▸ Work order
Please rewrite the rows below as a JSON list of strings with one string per line, omitting blank lines and the pictures.

[Chart analysis data]

┌──

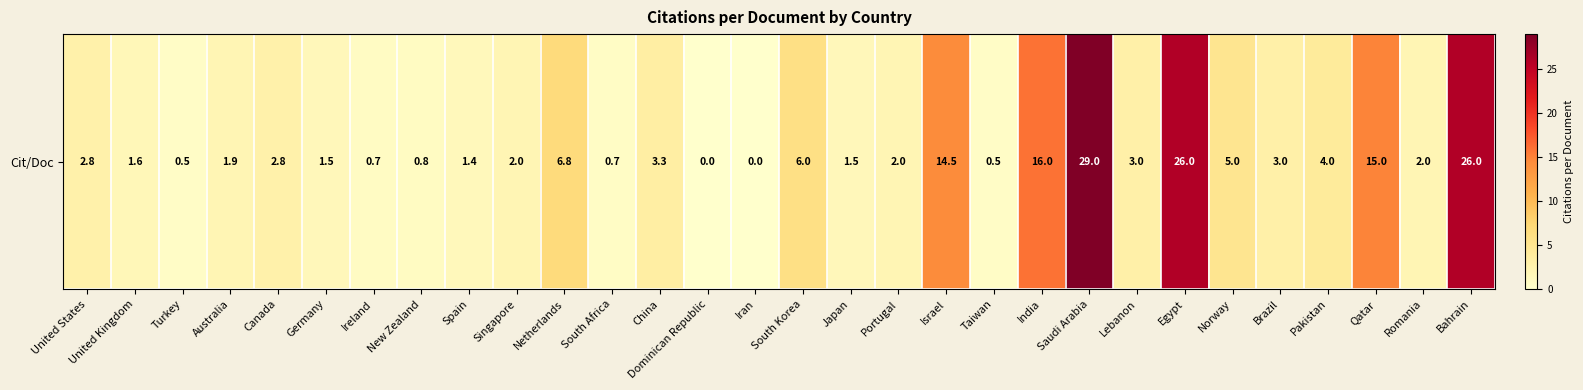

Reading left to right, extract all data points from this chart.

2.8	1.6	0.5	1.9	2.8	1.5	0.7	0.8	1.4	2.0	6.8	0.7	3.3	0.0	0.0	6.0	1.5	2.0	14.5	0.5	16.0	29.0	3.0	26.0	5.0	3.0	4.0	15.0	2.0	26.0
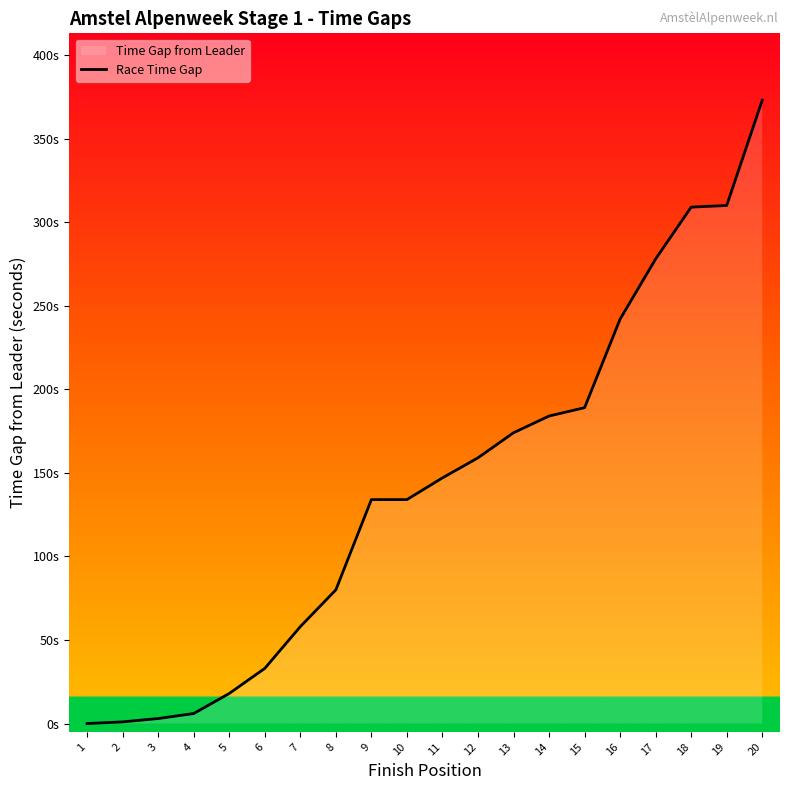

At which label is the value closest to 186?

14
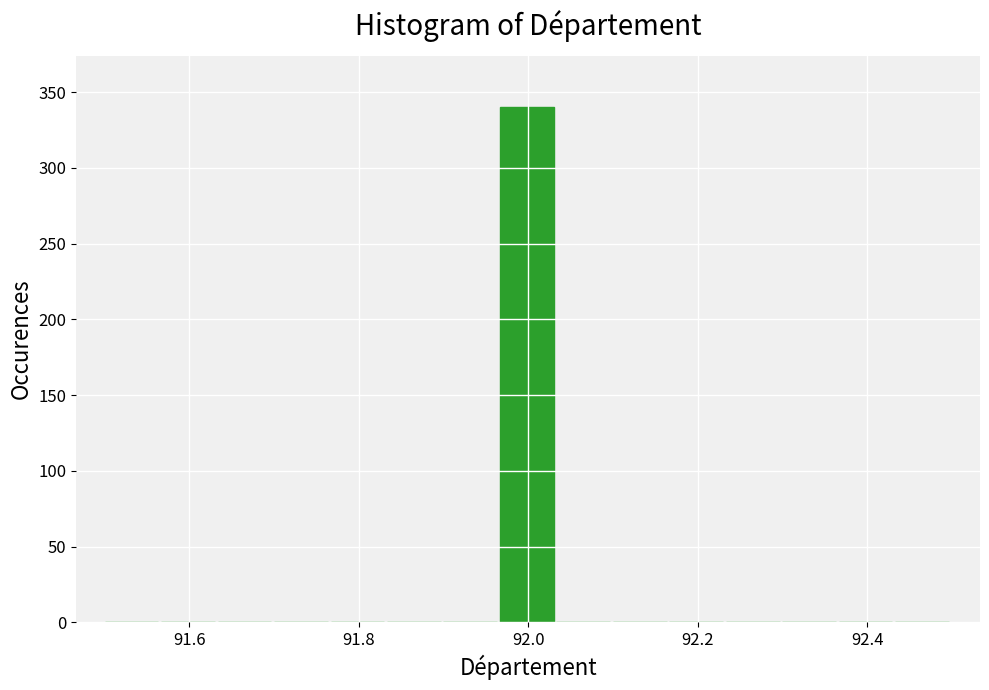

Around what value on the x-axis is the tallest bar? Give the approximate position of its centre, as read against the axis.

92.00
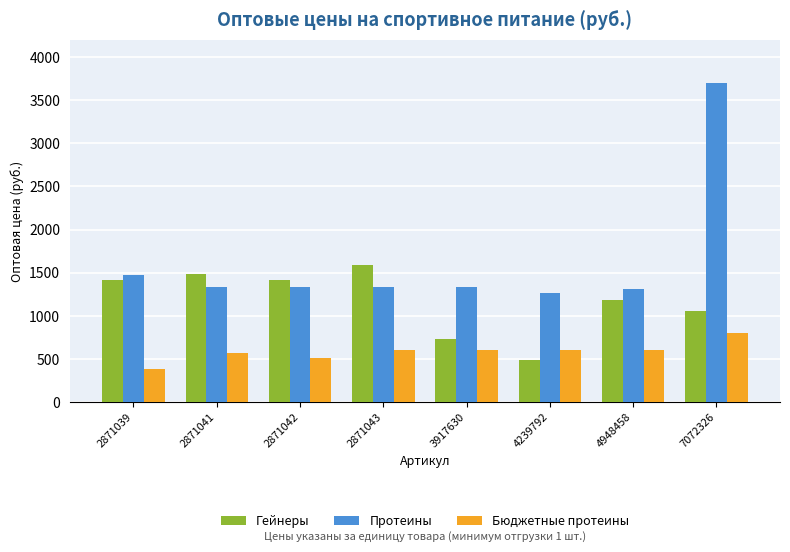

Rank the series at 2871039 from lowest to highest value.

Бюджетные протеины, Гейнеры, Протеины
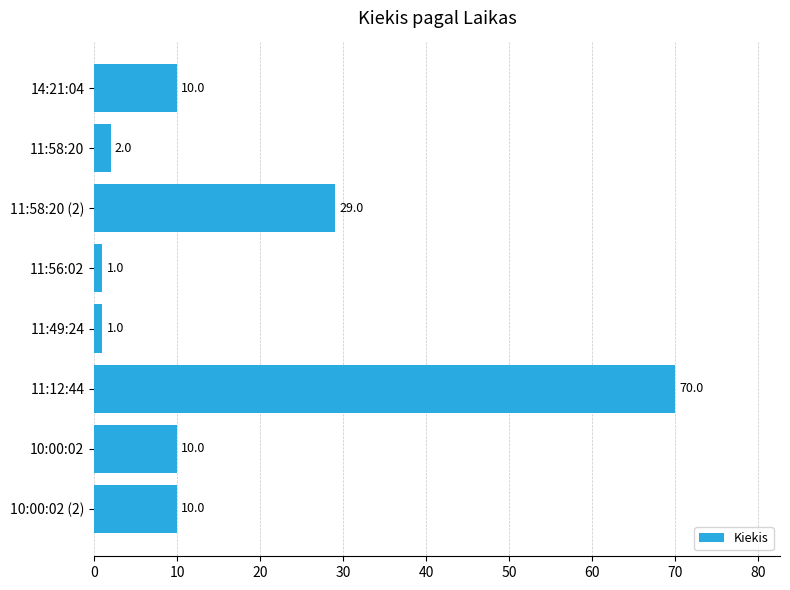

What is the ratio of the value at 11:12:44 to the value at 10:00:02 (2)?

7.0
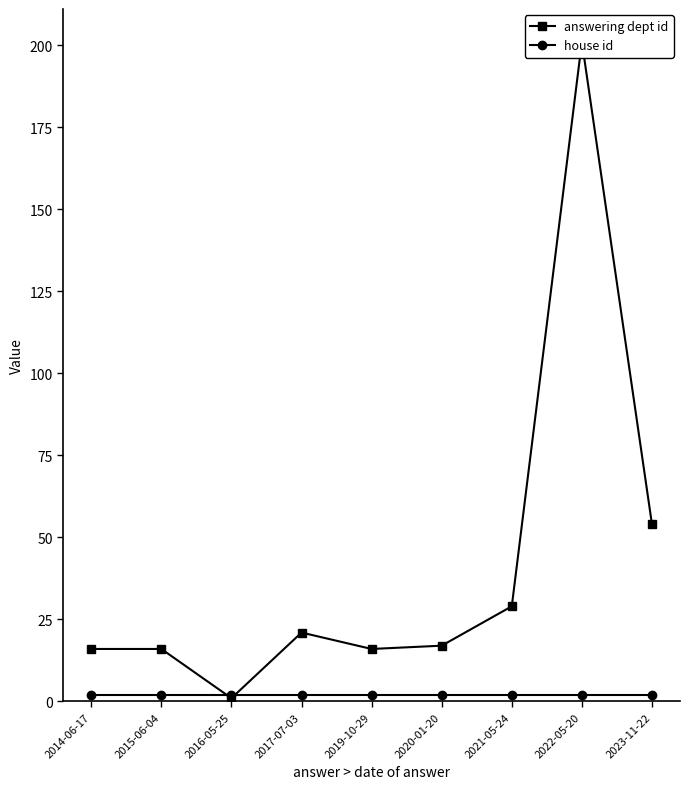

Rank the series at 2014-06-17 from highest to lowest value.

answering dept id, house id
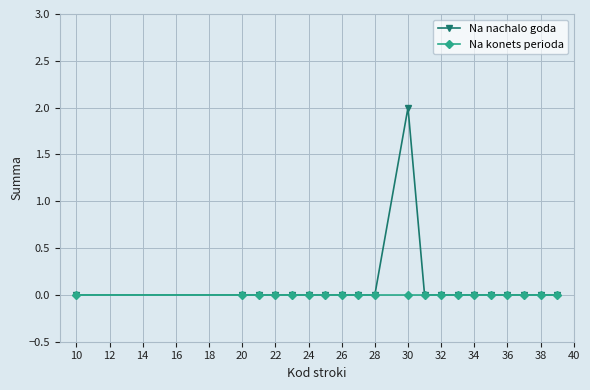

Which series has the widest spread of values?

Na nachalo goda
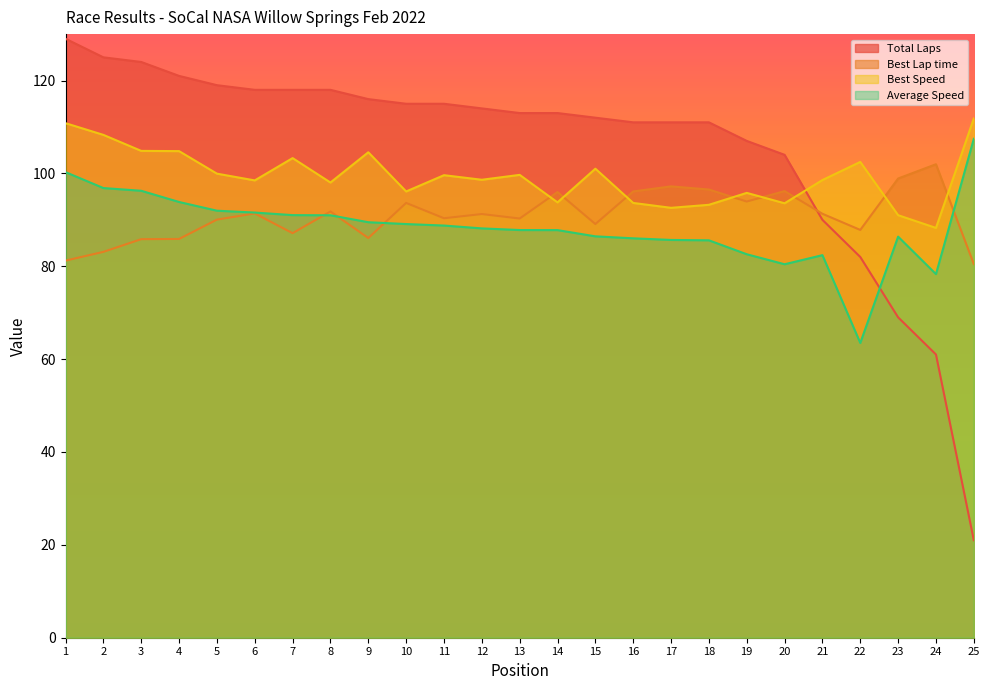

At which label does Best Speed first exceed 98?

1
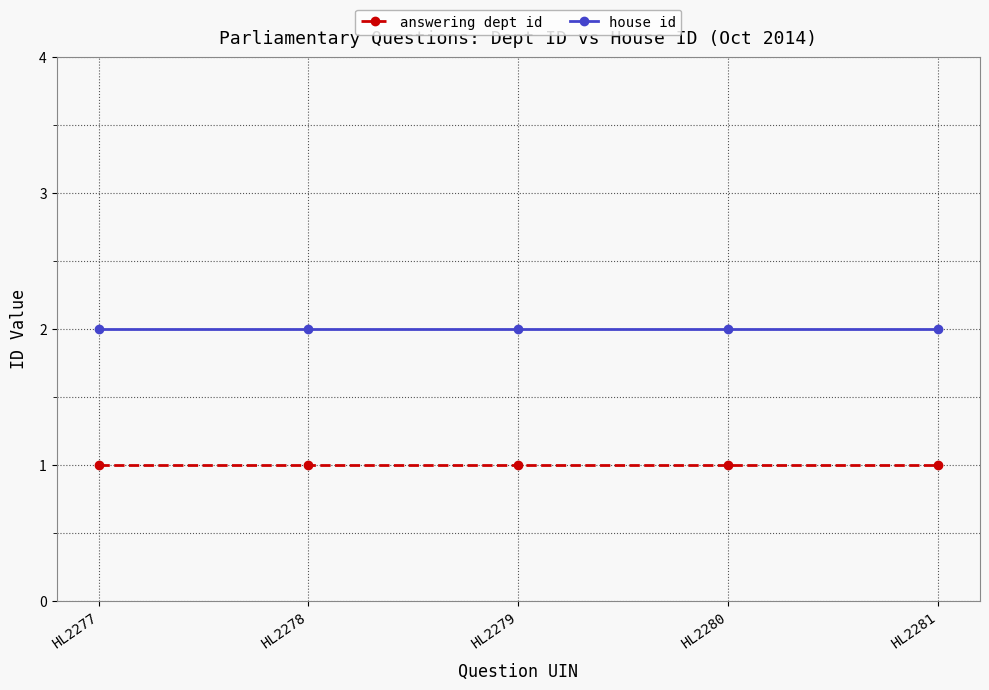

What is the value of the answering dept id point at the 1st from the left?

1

└──

▸ Response
[
  "Reading left to right, extract all data points from this chart.",
  "2.8\t1.6\t0.5\t1.9\t2.8\t1.5\t0.7\t0.8\t1.4\t2.0\t6.8\t0.7\t3.3\t0.0\t0.0\t6.0\t1.5\t2.0\t14.5\t0.5\t16.0\t29.0\t3.0\t26.0\t5.0\t3.0\t4.0\t15.0\t2.0\t26.0",
  "At which label is the value closest to 186?",
  "14",
  "Around what value on the x-axis is the tallest bar? Give the approximate position of its centre, as read against the axis.",
  "92.00",
  "Rank the series at 2871039 from lowest to highest value.",
  "Бюджетные протеины, Гейнеры, Протеины",
  "What is the ratio of the value at 11:12:44 to the value at 10:00:02 (2)?",
  "7.0",
  "Rank the series at 2014-06-17 from highest to lowest value.",
  "answering dept id, house id",
  "Which series has the widest spread of values?",
  "Na nachalo goda",
  "At which label does Best Speed first exceed 98?",
  "1",
  "What is the value of the answering dept id point at the 1st from the left?",
  "1"
]